Winona Coles, executive director of The Gloucester Institute, welcomed the group and thanked us for our courage to come and be a part of this conversation. Coles told us to “walk away with a greater understanding of race and our collective achievements.” She further stated, “We have made progress and I hope we can have an open and honest discussion … appreciate the importance of it, and embrace a willingness to share the experience with others.”
Our combined group received a talk from Dr. Carl Ellis, who serves as the provost’s professor of theology and culture and assistant to the chancellor at Reformed Theology Seminar. Ellis is also a board member of The Gloucester Institute. He is the author of several influential books from a Christian perspective on the systemic disadvantages faced by black Americans today. He quoted Zachariah 4:10: “Do not despise small beginnings.”
The day’s main event came at lunch. Heritage and Gloucester students were split into groups of six or seven, and dispersed into different rooms throughout Holly Knoll. Facilitated by both Heritage and Gloucester staff, the groups entered into dialogue about problems faced by disadvantaged groups in America. All who participated expressed positive feedback.
The small group conversations lasted about an hour before we gathered together into one large group to share what we had discussed. Students shared that they were able to agree that African-Americans face significant challenges compared to their white peers, and that young Americans have a responsibility to make changes to the systems they deem to be unjust.
The students also highlighted how much easier it was to have a conversation with someone with whom they may disagree when sitting directly across the table from them. This was instructive. If any change is to be made in our nation, if any healing is to be brought to the racial divisions in America, we must understand each other’s perspectives and experiences within the same America.

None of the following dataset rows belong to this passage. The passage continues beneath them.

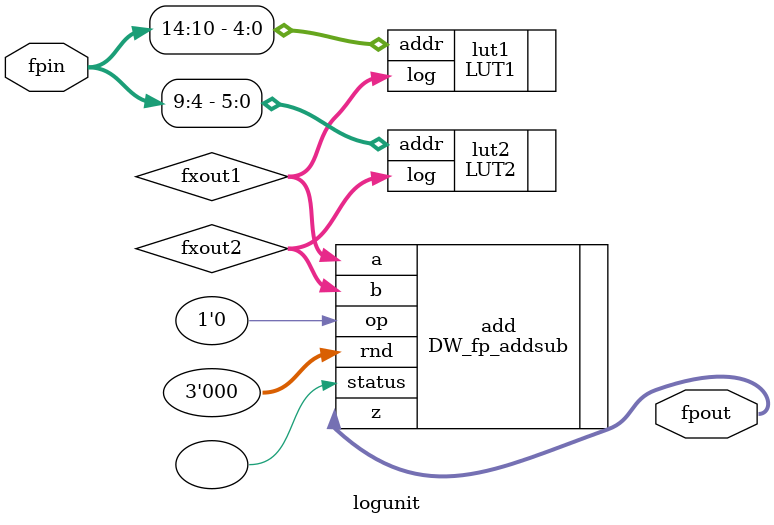
<source format=v>
`timescale 1ns / 1ps
module logunit (fpin, fpout);

	
	input [15:0] fpin;
	output [15:0] fpout;


	wire [15: 0] fxout1;
	wire [15: 0] fxout2;


	LUT1 lut1 (.addr(fpin[14:10]),.log(fxout1)); 
	LUT2 lut2 (.addr(fpin[9:4]),.log(fxout2));  
	DW_fp_addsub add(.a(fxout1), .b(fxout2), .rnd(3'b0), .op(1'b0), .z(fpout), .status());
endmodule

</source>
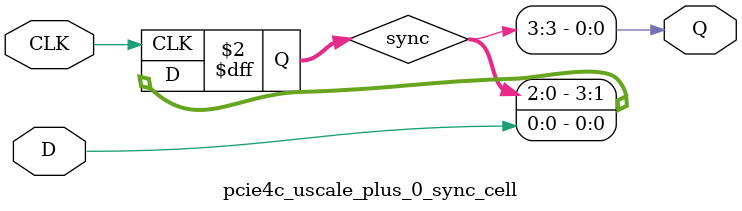
<source format=v>

`timescale 1ps / 1ps

(* DowngradeIPIdentifiedWarnings = "yes" *)
module pcie4c_uscale_plus_0_sync_cell #
(
    parameter integer STAGE = 3
)
(
    //-------------------------------------------------------------------------- 
    //  Input Ports
    //-------------------------------------------------------------------------- 
    input                               CLK,
    input                               D,
    
    //-------------------------------------------------------------------------- 
    //  Output Ports
    //-------------------------------------------------------------------------- 
    output                              Q
);
    //-------------------------------------------------------------------------- 
    //  Synchronized Signals
    //--------------------------------------------------------------------------  
    (* ASYNC_REG = "TRUE", SHIFT_EXTRACT = "NO" *) reg [STAGE:0] sync;                                                            



//--------------------------------------------------------------------------------------------------
//  Synchronizier
//--------------------------------------------------------------------------------------------------
always @ (posedge CLK)
begin

    sync <= {sync[(STAGE-1):0], D};
            
end   



//--------------------------------------------------------------------------------------------------
//  Generate Output
//--------------------------------------------------------------------------------------------------
assign Q = sync[STAGE];



endmodule

</source>
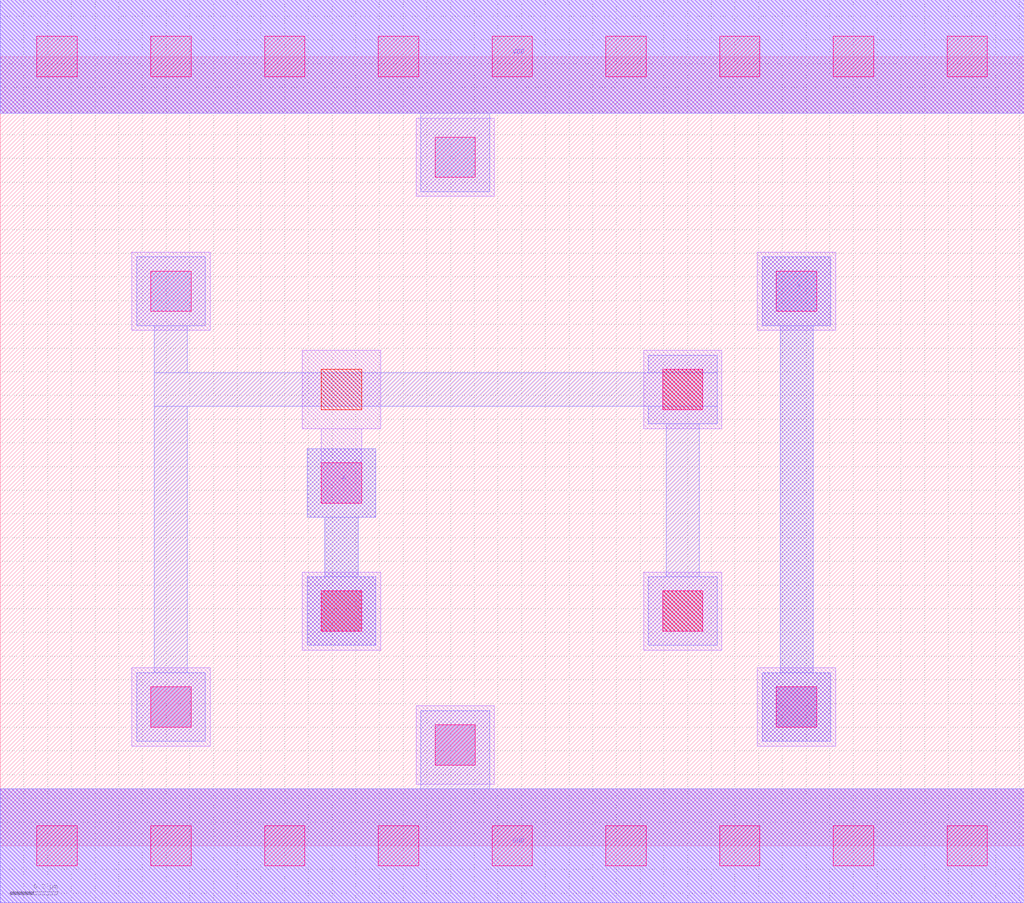
<source format=lef>
MACRO BUFX2
 CLASS CORE ;
 FOREIGN BUFX2 0 0 ;
 SIZE 4.32 BY 3.33 ;
 ORIGIN 0 0 ;
 SYMMETRY X Y R90 ;
 SITE unit ;
  PIN VDD
   DIRECTION INOUT ;
   USE POWER ;
   SHAPE ABUTMENT ;
    PORT
     CLASS CORE ;
       LAYER li1 ;
        RECT 0.00000000 3.09000000 4.32000000 3.57000000 ;
       LAYER met1 ;
        RECT 0.00000000 3.09000000 4.32000000 3.57000000 ;
    END
  END VDD

  PIN GND
   DIRECTION INOUT ;
   USE POWER ;
   SHAPE ABUTMENT ;
    PORT
     CLASS CORE ;
       LAYER li1 ;
        RECT 0.00000000 -0.24000000 4.32000000 0.24000000 ;
       LAYER met1 ;
        RECT 0.00000000 -0.24000000 4.32000000 0.24000000 ;
    END
  END GND

  PIN Y
   DIRECTION INOUT ;
   USE SIGNAL ;
   SHAPE ABUTMENT ;
    PORT
     CLASS CORE ;
       LAYER met1 ;
        RECT 3.21500000 0.44000000 3.50500000 0.73000000 ;
        RECT 3.29000000 0.73000000 3.43000000 2.19500000 ;
        RECT 3.21500000 2.19500000 3.50500000 2.48500000 ;
    END
  END Y

  PIN A
   DIRECTION INOUT ;
   USE SIGNAL ;
   SHAPE ABUTMENT ;
    PORT
     CLASS CORE ;
       LAYER met1 ;
        RECT 1.29500000 0.84500000 1.58500000 1.13500000 ;
        RECT 1.37000000 1.13500000 1.51000000 1.38500000 ;
        RECT 1.29500000 1.38500000 1.58500000 1.67500000 ;
    END
  END A

 OBS
    LAYER polycont ;
     RECT 1.35500000 0.90500000 1.52500000 1.07500000 ;
     RECT 2.79500000 0.90500000 2.96500000 1.07500000 ;
     RECT 1.35500000 1.84000000 1.52500000 2.01000000 ;
     RECT 2.79500000 1.84000000 2.96500000 2.01000000 ;

    LAYER pdiffc ;
     RECT 0.63500000 2.25500000 0.80500000 2.42500000 ;
     RECT 3.27500000 2.25500000 3.44500000 2.42500000 ;
     RECT 1.83500000 2.82000000 2.00500000 2.99000000 ;

    LAYER ndiffc ;
     RECT 1.83500000 0.34000000 2.00500000 0.51000000 ;
     RECT 0.63500000 0.50000000 0.80500000 0.67000000 ;
     RECT 3.27500000 0.50000000 3.44500000 0.67000000 ;

    LAYER li1 ;
     RECT 0.00000000 -0.24000000 4.32000000 0.24000000 ;
     RECT 1.75500000 0.26000000 2.08500000 0.59000000 ;
     RECT 0.55500000 0.42000000 0.88500000 0.75000000 ;
     RECT 3.19500000 0.42000000 3.52500000 0.75000000 ;
     RECT 1.27500000 0.82500000 1.60500000 1.15500000 ;
     RECT 2.71500000 0.82500000 3.04500000 1.15500000 ;
     RECT 1.35500000 1.44500000 1.52500000 1.76000000 ;
     RECT 1.27500000 1.76000000 1.60500000 2.09000000 ;
     RECT 2.71500000 1.76000000 3.04500000 2.09000000 ;
     RECT 0.55500000 2.17500000 0.88500000 2.50500000 ;
     RECT 3.19500000 2.17500000 3.52500000 2.50500000 ;
     RECT 1.75500000 2.74000000 2.08500000 3.07000000 ;
     RECT 0.00000000 3.09000000 4.32000000 3.57000000 ;

    LAYER viali ;
     RECT 0.15500000 -0.08500000 0.32500000 0.08500000 ;
     RECT 0.63500000 -0.08500000 0.80500000 0.08500000 ;
     RECT 1.11500000 -0.08500000 1.28500000 0.08500000 ;
     RECT 1.59500000 -0.08500000 1.76500000 0.08500000 ;
     RECT 2.07500000 -0.08500000 2.24500000 0.08500000 ;
     RECT 2.55500000 -0.08500000 2.72500000 0.08500000 ;
     RECT 3.03500000 -0.08500000 3.20500000 0.08500000 ;
     RECT 3.51500000 -0.08500000 3.68500000 0.08500000 ;
     RECT 3.99500000 -0.08500000 4.16500000 0.08500000 ;
     RECT 1.83500000 0.34000000 2.00500000 0.51000000 ;
     RECT 0.63500000 0.50000000 0.80500000 0.67000000 ;
     RECT 3.27500000 0.50000000 3.44500000 0.67000000 ;
     RECT 1.35500000 0.90500000 1.52500000 1.07500000 ;
     RECT 2.79500000 0.90500000 2.96500000 1.07500000 ;
     RECT 1.35500000 1.44500000 1.52500000 1.61500000 ;
     RECT 2.79500000 1.84000000 2.96500000 2.01000000 ;
     RECT 0.63500000 2.25500000 0.80500000 2.42500000 ;
     RECT 3.27500000 2.25500000 3.44500000 2.42500000 ;
     RECT 1.83500000 2.82000000 2.00500000 2.99000000 ;
     RECT 0.15500000 3.24500000 0.32500000 3.41500000 ;
     RECT 0.63500000 3.24500000 0.80500000 3.41500000 ;
     RECT 1.11500000 3.24500000 1.28500000 3.41500000 ;
     RECT 1.59500000 3.24500000 1.76500000 3.41500000 ;
     RECT 2.07500000 3.24500000 2.24500000 3.41500000 ;
     RECT 2.55500000 3.24500000 2.72500000 3.41500000 ;
     RECT 3.03500000 3.24500000 3.20500000 3.41500000 ;
     RECT 3.51500000 3.24500000 3.68500000 3.41500000 ;
     RECT 3.99500000 3.24500000 4.16500000 3.41500000 ;

    LAYER met1 ;
     RECT 0.00000000 -0.24000000 4.32000000 0.24000000 ;
     RECT 1.77500000 0.24000000 2.06500000 0.57000000 ;
     RECT 1.29500000 0.84500000 1.58500000 1.13500000 ;
     RECT 1.37000000 1.13500000 1.51000000 1.38500000 ;
     RECT 1.29500000 1.38500000 1.58500000 1.67500000 ;
     RECT 0.57500000 0.44000000 0.86500000 0.73000000 ;
     RECT 2.73500000 0.84500000 3.02500000 1.13500000 ;
     RECT 2.81000000 1.13500000 2.95000000 1.78000000 ;
     RECT 0.65000000 0.73000000 0.79000000 1.85500000 ;
     RECT 2.73500000 1.78000000 3.02500000 1.85500000 ;
     RECT 0.65000000 1.85500000 3.02500000 1.99500000 ;
     RECT 2.73500000 1.99500000 3.02500000 2.07000000 ;
     RECT 0.65000000 1.99500000 0.79000000 2.19500000 ;
     RECT 0.57500000 2.19500000 0.86500000 2.48500000 ;
     RECT 3.21500000 0.44000000 3.50500000 0.73000000 ;
     RECT 3.29000000 0.73000000 3.43000000 2.19500000 ;
     RECT 3.21500000 2.19500000 3.50500000 2.48500000 ;
     RECT 1.77500000 2.76000000 2.06500000 3.09000000 ;
     RECT 0.00000000 3.09000000 4.32000000 3.57000000 ;

 END
END BUFX2

</source>
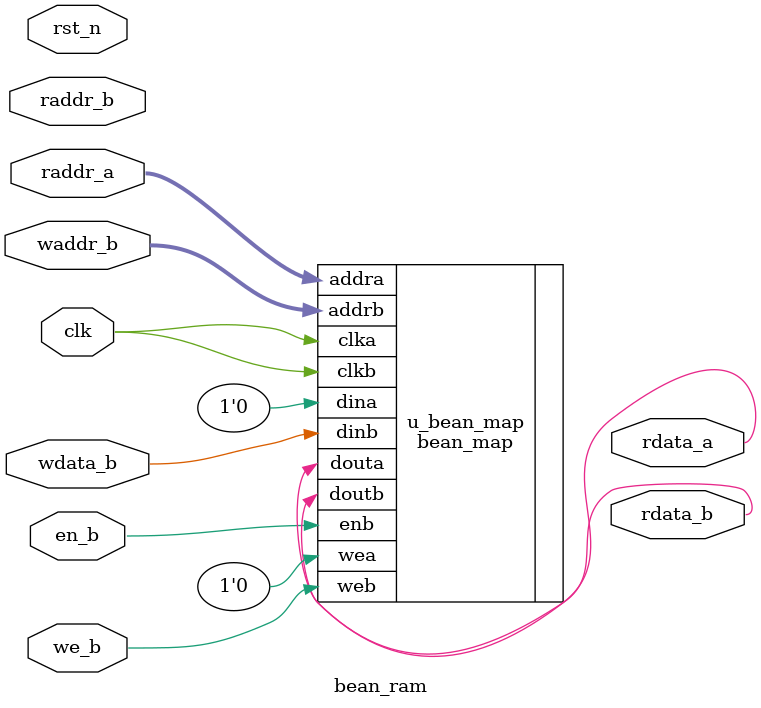
<source format=v>
module bean_ram (
    input clk,                // Ê±ÖÓ
    input rst_n,              // ¸´Î»

    // ¶Ë¿ÚA£ºÖ»¶Á£¬ÓÃÓÚ VGA ÏÔÊ¾
    input [18:0] raddr_a,     // VGA ÕýÔÚÉ¨ÃèµÄµØÖ·
    output [0:0] rdata_a,     // Êä³ö£ºµ±Ç°¸ñ×ÓÊÇ·ñÓÐ¶¹×Ó

    // ¶Ë¿ÚB£ºÓÃÓÚÈËÎï¶ÁÈ¡ºÍÐ´Èë£¨³Ô¶¹£©
    input [18:0] raddr_b,     // ÈËÎïµ±Ç°ËùÔÚ¸ñ×ÓµØÖ·
    output [0:0] rdata_b,     // Êä³ö£ºÈËÎïÊÇ·ñÕ¾ÔÚÓÐ¶¹×ÓµÄ¸ñ×Ó
    input [18:0] waddr_b,     // Ð´ÈëµØÖ·£¨ºÍ raddr_b Í¨³£Ò»Ñù£©
    input [0:0] wdata_b,      // Ð´ÈëÊý¾Ý£¨Í¨³£ÊÇ 0£©
    input we_b,               // Ð´Ê¹ÄÜ
    input en_b                // Ð´¶Ë¿ÚÊ¹ÄÜ
);

    bean_map u_bean_map (
        // ¶Ë¿ÚA£ºÖ»¶Á
        .clka(clk),
        .wea(1'b0),
        .addra(raddr_a),
        .dina(1'b0),
        .douta(rdata_a),

        // ¶Ë¿ÚB£º¶ÁÐ´
        .clkb(clk),
        .enb(en_b),
        .web({we_b}),          // 1-bit Ð´Ê¹ÄÜ
        .addrb(waddr_b),
        .dinb(wdata_b),
        .doutb(rdata_b)        // ¶ÁÊý¾Ý£¨ÈËÎï¸ñ×ÓÊÇ·ñÓÐ¶¹£©
    );

endmodule

</source>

When asked if they would be interested in meeting again for an entire day or even for a weekend to discuss potential policy solutions and goals, the students from both groups were enthusiastically in favor.
The gathering was productive, even if uncomfortable at times. The mood was summed up well by one of the Gloucester-affiliated students, Briana Hudson: “People want to be secure and comfortable. We need to break out of that.”
There is no doubt that these conversations were not easy, but they expanded the worldviews and understandings of all those who attended. If American culture is ever to emerge from its current division, we must be willing to confront difference, accept disagreement, and above all, listen.
We must do this by living out the shared vision of both The Gloucester Institute and The Heritage Foundation. As Moton advocated, we must empower young people to become leaders and enact positive change in their communities. Young Leaders Program Director Helena Richardson said, “I believe there is a leader in every community.” Moton could not have agreed more.
Helena Richardson, director of the Young Leaders Program, reflected on the day: “You cannot visit Holly Knoll without leaving with a sense of awe and respect for the historical civil rights battles and dialogue in our country. More importantly, seeing young students from The Heritage Foundation and The Gloucester Institute engage in candid and thoughtful discussion about human dignity is a reminder that robust civil discourse is possible now as it was then.”
Within the conservative movement and beyond, as long as our young and emerging leaders can sit down and talk with one another, there is still hope for racial cooperation and unity in our country. The conversation between our groups lasted only a few hours, but everyone agreed that it was a powerful experience that gave them hope for the future.